▶ **Task requirements**
Extend the article below about getting back into Legacy Magic, picking up after its final sentence.

▶ **Document excerpt**

--- Begin ---

Written by LegitMTG Staff on . Posted in Competitive Magic, Legacy

I’ll be honest; I’m not much of a legacy player these days. The last time I played legacy regularly, decks like 43 Lands and Rifter were playable because Goblins was the boogeyman of the format.  Tarmogoyf hadn’t quite taken over the format yet and dual lands were between $30 and $40.  Around that time, I cashed out of Legacy because no one played the game at school.  I invested that into a Cube and Commander, since those were formats you could introduce people to that had a much lower investment and learning curve.

Years later, I think I’m in the same position as a lot of other players.  Legacy is a sweet format that I’m very interested in learning to play and would love to play more frequently than I do.  The problem is that the barrier to entry is very, very high; not only with regard to the cost of cards, but also the sheer complexity of the format.  The on-board interactions of a deck like Maverick are more than complex enough to cause most players to make mistakes.  This gets exacerbated when people try to play blue-based decks where each match hinges on decisions we don’t even know we’re making.  The strength of these blue decks is that you have a myriad of options and are in a great position to punish people who make mistakes.  The flip side is that every subtle mistake you make can make the difference and you frequently will get punished for not playing up or down to your opponent’s level.

--- End ---

▶ **Data segment**
--- Begin ---

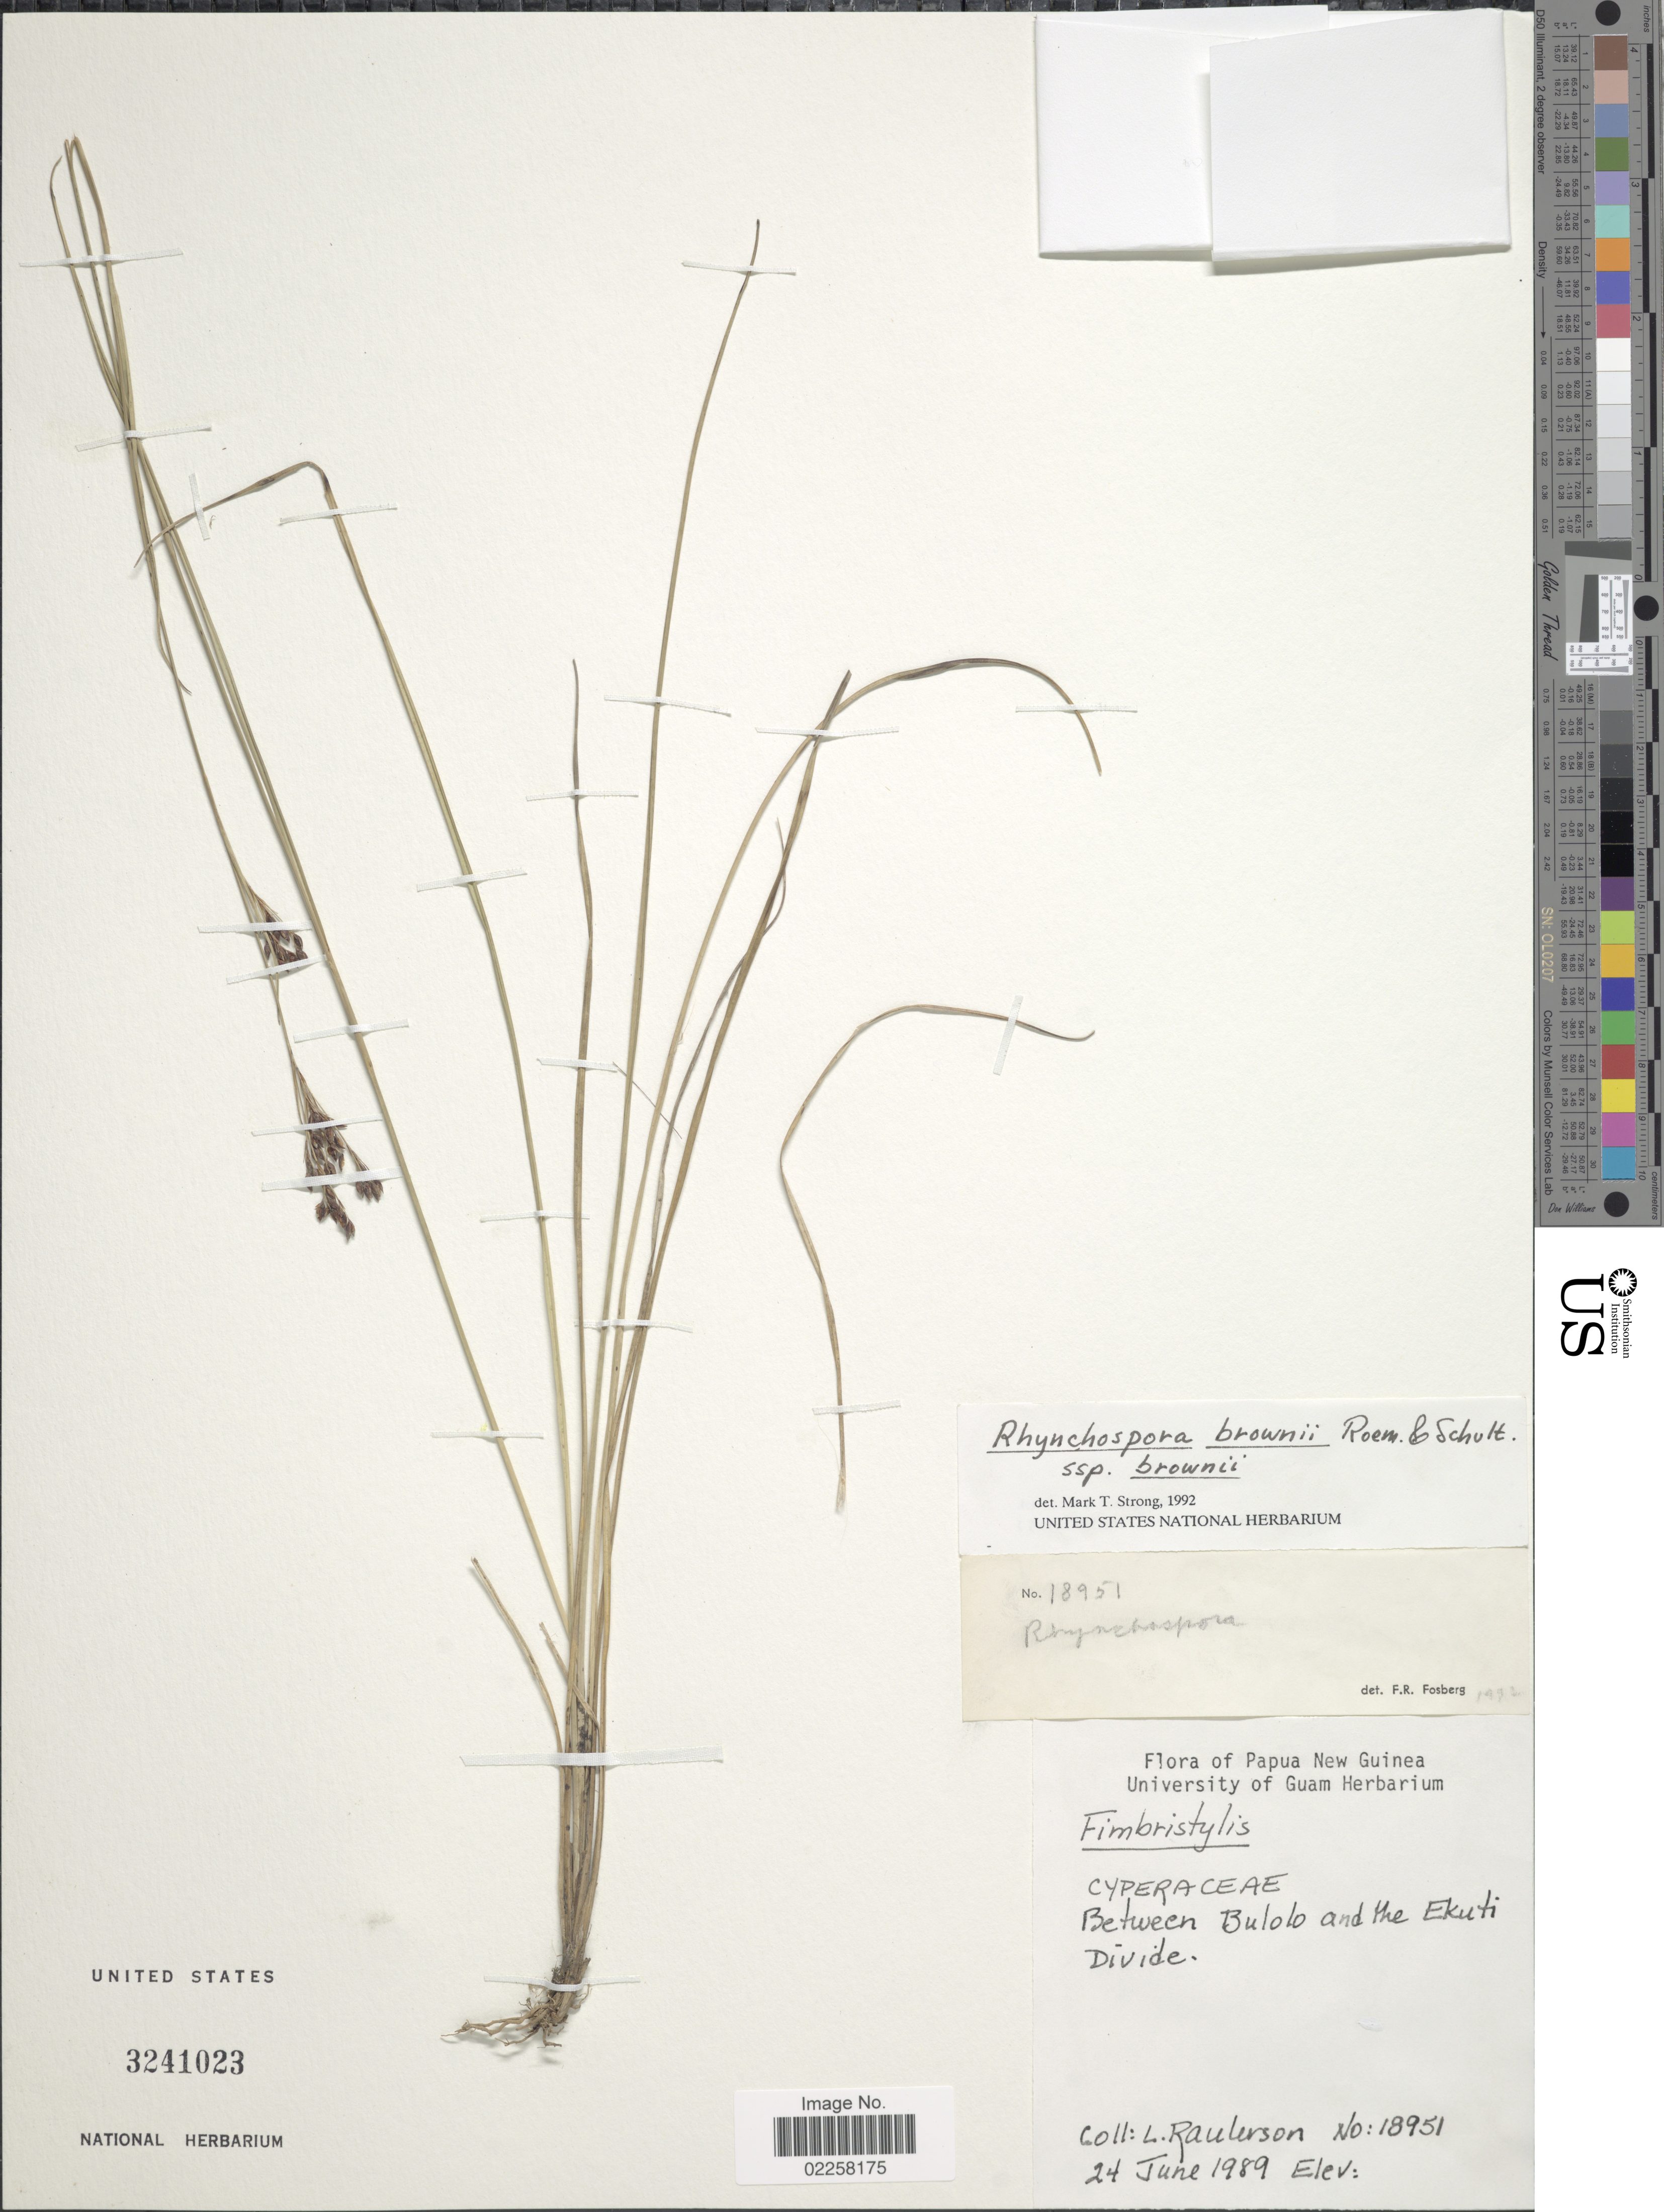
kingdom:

--- End ---

▶ **Result below**
This is an incredibly deep and skill-testing format, and I want in.  The problem is that the mechanics of the format are so fundamentally different than those of others that the technical barrier to entry is just as high as the financial.  That’s why I want to start learning.

Each week I will play a ton of games of a specific, relevant match-up and try to identify the key pre-board cards and interactions as well as the kinds of cards that make the biggest difference post-board.  I want to grind enough games and decks to learn the cards and mechanics from the ground up, and I want you to come along for the ride.

The best way to learn is to talk about everything: lines of play, which cards a match-up hinges on, the correct timing for your spells – anything and everything.  The point isn’t necessarily to identify all of the correct decisions, at least at first, but rather to appreciate the sheer volume and implications of all of the decisions that are being made.  Once you become aware of how complicated something is, that’s when you can start improving.  The goal for this series is for me to learn the format along with you, whether you’re a seasoned Legacy veteran looking to pass on some knowledge or someone just as new as I am with different questions.  It cannot be overstated how important dialogue and exchange of ideas is for a process like this, so I’m hoping to get to know most of you very well through the comments and other social media as this project moves on!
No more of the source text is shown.